I’d love to have that someday.

I sign two more charts and head to my car. I need a shower and a glass of wine. Checking my phone, I see that it’s 3:46pm. It’s too early for wine, but I do want to stop and grab some food. Cooking is not on the menu for tonight.

As I pull into my apartment not far from the hospital, my phone buzzes. I wait to park in my spot before checking it.

“Dade:

It’s 4pm.”

I check the time. It’s 4:02. I laugh. Has he been watching the clock!? My heart rate increases at the thought. Rolling my shoulders, I tell myself not to read too much into it. I text back.

“Melonie:

It is.”

I wait for a reply. None comes. Sighing, I grab my bags and head to my first floor apartment. I enjoy my complex. They’re quiet, luxury units. Mine came fully furnished, so I didn’t have to add much. A few personal touches here and there have gone a long way. It’s close to both hospitals and is in the heart of town. Traffic is horrid most days, but then again, traffic always sucks here, yet I love this city.

The complex is gated, so I feel safe. There’s a guard on duty twenty-four hours. It’s landscaped and houses four different buildings. My building mostly consists of professional types and a few retired couples. There are two pools, a gym, and a spa on site. A walking trail is also around the perimeter, but you are still blocked from prying eyes. We’re in the city, but other than the street noise, from inside, you can’t tell.

As I’m lugging my purse, briefcase, and grocery bags into the apartment, my phone chimes in my purse. I kick off my heels before heading into the spacious kitchen and laying the bags on the counter. When my hands are free, I grab the phone.

It’s Dade.

“Dade:

Can I take you out to dinner tonight?”

I contemplate it before deciding I’m too exhausted. I was on my feet for almost ten hours today. If he really wants to talk, he can come here. I text him back.

“Melonie:

I’m beat honestly. It was a long day. I grabbed a few things on the way home. Would you like to come over? To talk?”

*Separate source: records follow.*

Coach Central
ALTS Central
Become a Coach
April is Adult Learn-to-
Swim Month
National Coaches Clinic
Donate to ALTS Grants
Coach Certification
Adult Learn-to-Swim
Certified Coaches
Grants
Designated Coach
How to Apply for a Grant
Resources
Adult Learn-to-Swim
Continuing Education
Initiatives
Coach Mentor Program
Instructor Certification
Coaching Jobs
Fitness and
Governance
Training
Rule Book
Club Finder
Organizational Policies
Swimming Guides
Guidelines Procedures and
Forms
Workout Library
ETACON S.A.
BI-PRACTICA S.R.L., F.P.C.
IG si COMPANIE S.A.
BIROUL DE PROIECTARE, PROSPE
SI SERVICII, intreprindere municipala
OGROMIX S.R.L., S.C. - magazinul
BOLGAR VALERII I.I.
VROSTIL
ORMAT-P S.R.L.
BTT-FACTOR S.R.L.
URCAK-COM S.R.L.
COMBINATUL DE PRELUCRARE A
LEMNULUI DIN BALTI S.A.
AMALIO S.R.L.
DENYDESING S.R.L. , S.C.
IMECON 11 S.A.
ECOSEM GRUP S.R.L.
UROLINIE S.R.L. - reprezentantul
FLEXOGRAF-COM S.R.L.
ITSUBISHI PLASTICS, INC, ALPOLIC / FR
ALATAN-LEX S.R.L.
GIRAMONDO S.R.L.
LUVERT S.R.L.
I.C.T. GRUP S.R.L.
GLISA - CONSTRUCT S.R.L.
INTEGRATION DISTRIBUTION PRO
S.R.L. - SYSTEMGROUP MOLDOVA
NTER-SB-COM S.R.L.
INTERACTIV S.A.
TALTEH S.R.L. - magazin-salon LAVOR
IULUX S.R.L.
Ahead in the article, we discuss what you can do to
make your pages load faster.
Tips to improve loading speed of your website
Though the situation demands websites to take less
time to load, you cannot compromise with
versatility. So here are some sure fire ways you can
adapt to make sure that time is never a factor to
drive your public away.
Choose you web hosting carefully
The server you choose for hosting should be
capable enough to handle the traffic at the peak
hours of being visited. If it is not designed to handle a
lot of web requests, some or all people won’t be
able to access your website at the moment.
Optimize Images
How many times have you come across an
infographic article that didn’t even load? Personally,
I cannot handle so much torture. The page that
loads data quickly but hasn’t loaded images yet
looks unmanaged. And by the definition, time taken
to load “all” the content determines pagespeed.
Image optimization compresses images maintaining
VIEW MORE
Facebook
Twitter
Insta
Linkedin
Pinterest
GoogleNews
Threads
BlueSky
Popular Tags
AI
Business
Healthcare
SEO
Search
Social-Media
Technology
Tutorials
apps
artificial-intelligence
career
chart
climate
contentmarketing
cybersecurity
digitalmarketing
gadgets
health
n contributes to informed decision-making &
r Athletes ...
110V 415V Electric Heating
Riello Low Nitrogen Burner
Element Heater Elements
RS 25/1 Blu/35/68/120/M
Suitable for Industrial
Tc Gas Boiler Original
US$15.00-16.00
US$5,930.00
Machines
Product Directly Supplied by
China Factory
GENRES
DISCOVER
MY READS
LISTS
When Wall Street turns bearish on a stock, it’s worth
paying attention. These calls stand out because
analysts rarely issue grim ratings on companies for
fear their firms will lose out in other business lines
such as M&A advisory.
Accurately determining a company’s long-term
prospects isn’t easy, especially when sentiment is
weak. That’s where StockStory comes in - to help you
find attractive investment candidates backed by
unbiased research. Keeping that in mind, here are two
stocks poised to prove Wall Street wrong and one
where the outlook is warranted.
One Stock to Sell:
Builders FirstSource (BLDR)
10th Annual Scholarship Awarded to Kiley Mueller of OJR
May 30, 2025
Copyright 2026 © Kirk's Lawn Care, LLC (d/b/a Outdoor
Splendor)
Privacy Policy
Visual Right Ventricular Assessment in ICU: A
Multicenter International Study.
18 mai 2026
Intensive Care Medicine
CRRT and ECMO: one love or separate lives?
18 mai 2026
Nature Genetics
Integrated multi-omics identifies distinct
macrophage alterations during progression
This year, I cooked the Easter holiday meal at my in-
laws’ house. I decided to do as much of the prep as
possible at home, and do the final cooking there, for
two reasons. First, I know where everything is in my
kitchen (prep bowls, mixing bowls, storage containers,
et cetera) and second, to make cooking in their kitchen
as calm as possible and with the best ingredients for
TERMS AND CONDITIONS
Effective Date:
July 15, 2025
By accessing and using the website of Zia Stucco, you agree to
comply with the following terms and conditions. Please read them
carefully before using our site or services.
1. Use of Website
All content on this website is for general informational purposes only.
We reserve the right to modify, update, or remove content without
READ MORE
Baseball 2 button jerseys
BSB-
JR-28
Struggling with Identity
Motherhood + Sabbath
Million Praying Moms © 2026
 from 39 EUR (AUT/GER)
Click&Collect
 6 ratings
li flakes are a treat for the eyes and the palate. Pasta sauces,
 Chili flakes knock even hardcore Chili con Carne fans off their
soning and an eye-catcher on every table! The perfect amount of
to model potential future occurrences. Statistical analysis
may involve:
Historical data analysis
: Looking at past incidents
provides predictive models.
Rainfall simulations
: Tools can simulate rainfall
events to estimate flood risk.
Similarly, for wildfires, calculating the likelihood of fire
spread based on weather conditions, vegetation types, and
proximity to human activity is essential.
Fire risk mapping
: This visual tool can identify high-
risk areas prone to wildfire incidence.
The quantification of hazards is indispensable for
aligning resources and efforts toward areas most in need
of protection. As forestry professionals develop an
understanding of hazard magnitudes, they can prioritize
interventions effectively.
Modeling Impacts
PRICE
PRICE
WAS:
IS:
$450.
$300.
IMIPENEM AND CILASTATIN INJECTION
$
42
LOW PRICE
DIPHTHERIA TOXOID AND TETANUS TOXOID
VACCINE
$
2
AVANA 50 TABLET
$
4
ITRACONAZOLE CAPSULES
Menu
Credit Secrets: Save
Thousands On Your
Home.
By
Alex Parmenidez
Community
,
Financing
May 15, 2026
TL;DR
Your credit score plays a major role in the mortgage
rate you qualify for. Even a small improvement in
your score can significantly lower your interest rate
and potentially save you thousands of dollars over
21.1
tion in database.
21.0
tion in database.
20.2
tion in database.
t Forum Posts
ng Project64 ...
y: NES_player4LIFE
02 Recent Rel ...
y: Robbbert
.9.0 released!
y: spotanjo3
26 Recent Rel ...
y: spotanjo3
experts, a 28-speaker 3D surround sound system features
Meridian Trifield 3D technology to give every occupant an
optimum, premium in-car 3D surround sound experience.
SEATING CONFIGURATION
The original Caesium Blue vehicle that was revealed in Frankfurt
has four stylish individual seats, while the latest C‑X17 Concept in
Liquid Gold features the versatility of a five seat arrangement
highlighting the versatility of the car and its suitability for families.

Before I can chicken out, I send it. As I wait for him to reply, I unpack the bags and set a bottle of wine in the freezer to chill rapidly. If Dade is coming over, I’m going to need this wine.

After ten minutes, he hasn’t responded, so I decide to take a shower to wash off the day’s grime and try to wake myself up a bit.

I shower for a good twenty minutes, just letting the pulsing showerhead beat on my shoulder blades. I never realized that delivering babies was such a labor intensive job. It’s stressful and it also requires a steady hand and some muscle at times. I’m so glad I work out a little. Well, Zumba counts, right?!

I’m rinsing the last of the suds off of my body when I hear the ping of a new message over the water. Taking my time and trying not to allow myself to rush, I wring out my hair and wrap the towel around my body. As I step out of the shower, I glance at the phone.

Do not do it, Melonie! Dry yourself off and get dressed, then do your normal routine. Do NOT grab that damn phone. You are an adult, not a fifteen year old. Don’t let that man make you a crazy person.

Ha, yeah ok. You are a crazy person. You had insane, wild, out of character sex with a stranger on a tropical island. The stranger is a rock star. He’s freaking famous! And now, you can’t stop thinking about him. You haven’t been able to think rationally since the second you saw him. The first second!

I am not going to grab the phone. I’m not.

I manage to get dressed in comfy yoga pants and a tank top and pile my hair messily on top of my head before I swipe the phone and read the message.

“Dade:

Are you sure? You want me to come to your house? You’re ok with that?”